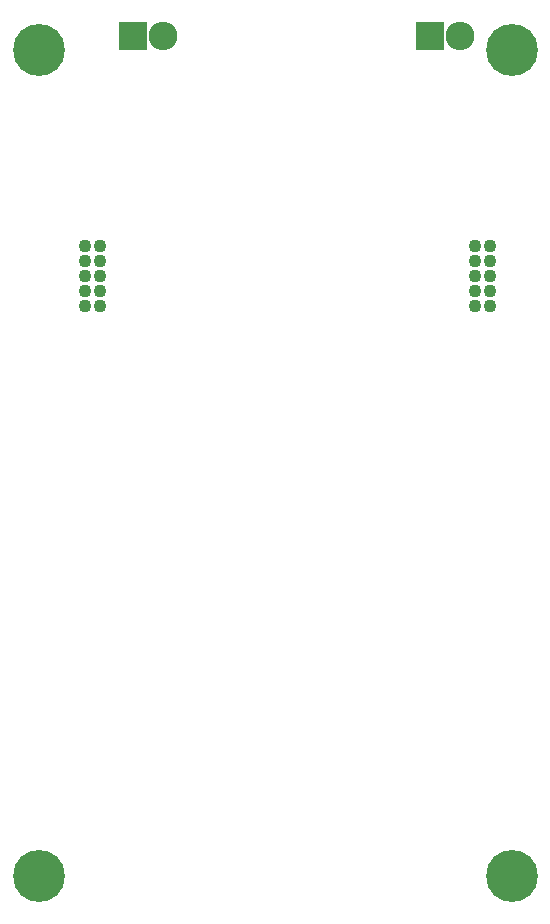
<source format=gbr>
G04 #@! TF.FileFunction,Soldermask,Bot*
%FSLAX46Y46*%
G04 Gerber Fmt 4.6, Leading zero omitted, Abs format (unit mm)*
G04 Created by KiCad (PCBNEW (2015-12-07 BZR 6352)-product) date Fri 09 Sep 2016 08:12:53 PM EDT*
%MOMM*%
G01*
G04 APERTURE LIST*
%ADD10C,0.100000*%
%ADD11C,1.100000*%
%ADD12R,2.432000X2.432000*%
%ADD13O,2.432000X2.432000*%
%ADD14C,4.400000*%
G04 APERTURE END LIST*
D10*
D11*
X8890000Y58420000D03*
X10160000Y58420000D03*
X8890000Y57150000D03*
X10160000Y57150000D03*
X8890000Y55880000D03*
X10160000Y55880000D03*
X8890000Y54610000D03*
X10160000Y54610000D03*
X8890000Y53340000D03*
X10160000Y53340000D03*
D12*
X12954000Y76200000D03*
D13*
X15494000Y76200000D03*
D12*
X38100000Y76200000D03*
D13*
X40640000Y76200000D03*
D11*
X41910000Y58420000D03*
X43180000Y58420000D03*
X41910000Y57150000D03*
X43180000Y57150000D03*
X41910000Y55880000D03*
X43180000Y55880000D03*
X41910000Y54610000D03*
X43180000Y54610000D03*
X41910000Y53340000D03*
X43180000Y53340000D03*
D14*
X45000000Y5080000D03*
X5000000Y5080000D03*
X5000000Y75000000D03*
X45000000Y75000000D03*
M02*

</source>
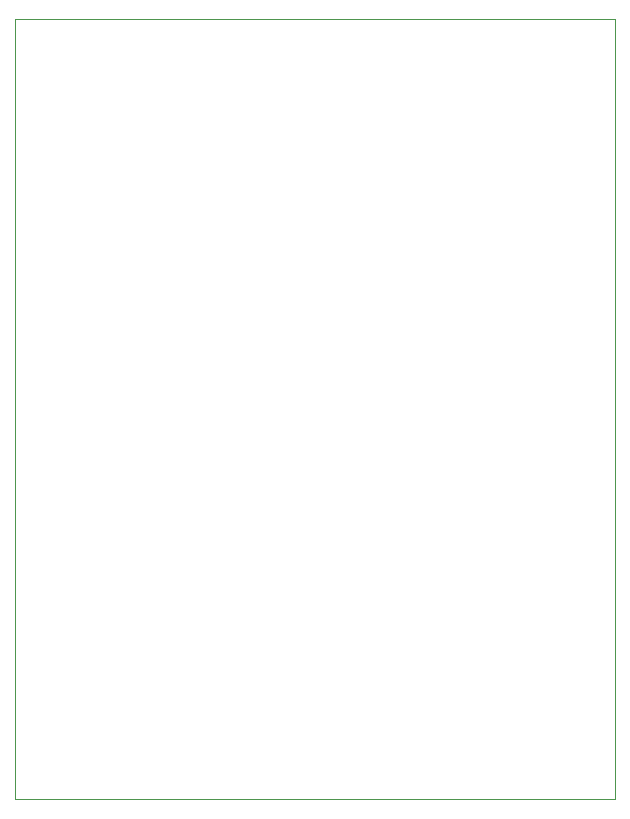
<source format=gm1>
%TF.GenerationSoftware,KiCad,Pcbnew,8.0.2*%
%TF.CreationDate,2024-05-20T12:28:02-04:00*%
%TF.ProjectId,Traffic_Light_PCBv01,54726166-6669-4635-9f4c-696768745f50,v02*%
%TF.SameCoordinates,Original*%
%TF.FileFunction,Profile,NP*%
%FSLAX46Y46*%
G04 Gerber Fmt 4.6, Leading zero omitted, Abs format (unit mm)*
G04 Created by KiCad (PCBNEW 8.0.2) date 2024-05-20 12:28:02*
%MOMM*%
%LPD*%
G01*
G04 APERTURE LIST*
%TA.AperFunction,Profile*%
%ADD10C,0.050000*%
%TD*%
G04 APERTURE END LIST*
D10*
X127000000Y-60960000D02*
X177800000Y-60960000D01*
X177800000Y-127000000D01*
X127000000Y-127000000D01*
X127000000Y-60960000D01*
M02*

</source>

[Instruction] Copy out the material above in full and exactly; its pictures are not to appear.

[Response for this exercise]
<source format=gbr>
G04 #@! TF.FileFunction,Soldermask,Bot*
%FSLAX46Y46*%
G04 Gerber Fmt 4.6, Leading zero omitted, Abs format (unit mm)*
G04 Created by KiCad (PCBNEW (2015-12-07 BZR 6352)-product) date Fri 09 Sep 2016 08:12:53 PM EDT*
%MOMM*%
G01*
G04 APERTURE LIST*
%ADD10C,0.100000*%
%ADD11C,1.100000*%
%ADD12R,2.432000X2.432000*%
%ADD13O,2.432000X2.432000*%
%ADD14C,4.400000*%
G04 APERTURE END LIST*
D10*
D11*
X8890000Y58420000D03*
X10160000Y58420000D03*
X8890000Y57150000D03*
X10160000Y57150000D03*
X8890000Y55880000D03*
X10160000Y55880000D03*
X8890000Y54610000D03*
X10160000Y54610000D03*
X8890000Y53340000D03*
X10160000Y53340000D03*
D12*
X12954000Y76200000D03*
D13*
X15494000Y76200000D03*
D12*
X38100000Y76200000D03*
D13*
X40640000Y76200000D03*
D11*
X41910000Y58420000D03*
X43180000Y58420000D03*
X41910000Y57150000D03*
X43180000Y57150000D03*
X41910000Y55880000D03*
X43180000Y55880000D03*
X41910000Y54610000D03*
X43180000Y54610000D03*
X41910000Y53340000D03*
X43180000Y53340000D03*
D14*
X45000000Y5080000D03*
X5000000Y5080000D03*
X5000000Y75000000D03*
X45000000Y75000000D03*
M02*

</source>
<source format=gm1>
%TF.GenerationSoftware,KiCad,Pcbnew,8.0.2*%
%TF.CreationDate,2024-05-20T12:28:02-04:00*%
%TF.ProjectId,Traffic_Light_PCBv01,54726166-6669-4635-9f4c-696768745f50,v02*%
%TF.SameCoordinates,Original*%
%TF.FileFunction,Profile,NP*%
%FSLAX46Y46*%
G04 Gerber Fmt 4.6, Leading zero omitted, Abs format (unit mm)*
G04 Created by KiCad (PCBNEW 8.0.2) date 2024-05-20 12:28:02*
%MOMM*%
%LPD*%
G01*
G04 APERTURE LIST*
%TA.AperFunction,Profile*%
%ADD10C,0.050000*%
%TD*%
G04 APERTURE END LIST*
D10*
X127000000Y-60960000D02*
X177800000Y-60960000D01*
X177800000Y-127000000D01*
X127000000Y-127000000D01*
X127000000Y-60960000D01*
M02*

</source>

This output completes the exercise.